The 7th Circuit upheld the lower court’s decision to enforce the subpoena, finding that DOL has broad authority to investigate potential ERISA violations, including cybersecurity issues affecting retirement plans.
DOL’s investigative powers. Alight argued that DOL can only investigate ERISA fiduciaries. The court disagreed, finding that ERISA gives DOL broad authority to investigate any actual or potential ERISA violation. The court said this authority extends to compelling a nonfiduciary service provider to turn over information so DOL can determine whether the provider’s clients have violated ERISA. If DOL lacked this authority, fiduciaries could otherwise “avoid liability altogether by outsourcing recordkeeping and administrative functions to non-fiduciary third parties,” the court reasoned. Though the decision isn’t surprising, the 7th Circuit appears to be the first appellate court to issue such a ruling.

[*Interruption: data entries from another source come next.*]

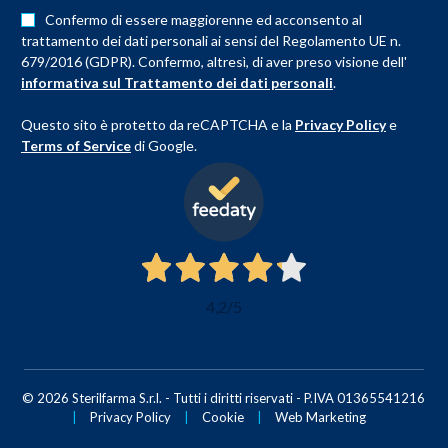
Confermo di essere maggiorenne ed acconsento al
trattamento dei dati personali ai sensi del Regolamento UE n.
679/2016 (GDPR). Confermo, altresì, di aver preso visione dell'
informativa sul Trattamento dei dati personali
.
Questo sito è protetto da reCAPTCHA e la
Privacy Policy
e
Terms of Service
di Google.
4,2
/5
© 2026 Sterilfarma S.r.l. - Tutti i diritti riservati - P.IVA 01365541216
|
Privacy Policy
|
Cookie
|
Web Marketing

DOL’s authority extends to cybersecurity practices. The lawsuit reflects DOL’s recent focus on cybersecurity, including last year’s guidance on best practices for plan sponsors, fiduciaries, recordkeepers and participants. Although Alight argued that cybersecurity is beyond DOL’s authority, the court sided with DOL, finding the reasonableness of cybersecurity practices and the extent of any breaches are relevant to determining whether recordkeepers — or their clients — have potentially violated ERISA’s standard of care.
Records may not be redacted. The court upheld the lower court’s denial of a protective order covering sensitive customer information — including client names, plan names and participant information — finding that federal law already prevents DOL from disclosing any confidential information. Without access to client and plan names, DOL couldn’t identify which employers might have violated ERISA, the court said.
DOL’s 2021 guidance said ERISA requires fiduciaries to take appropriate precautions to reduce cybersecurity risks to retirement plan assets and personally identifiable information. The arguments in this case suggest that the agency might use the subpoenaed information to investigate whether DC plans’ fiduciaries properly evaluated the recordkeeper’s cybersecurity practices. The 7th Circuit’s ruling underscores the importance of plan sponsors and fiduciaries incorporating cybersecurity considerations into a prudent process for selecting and monitoring service providers.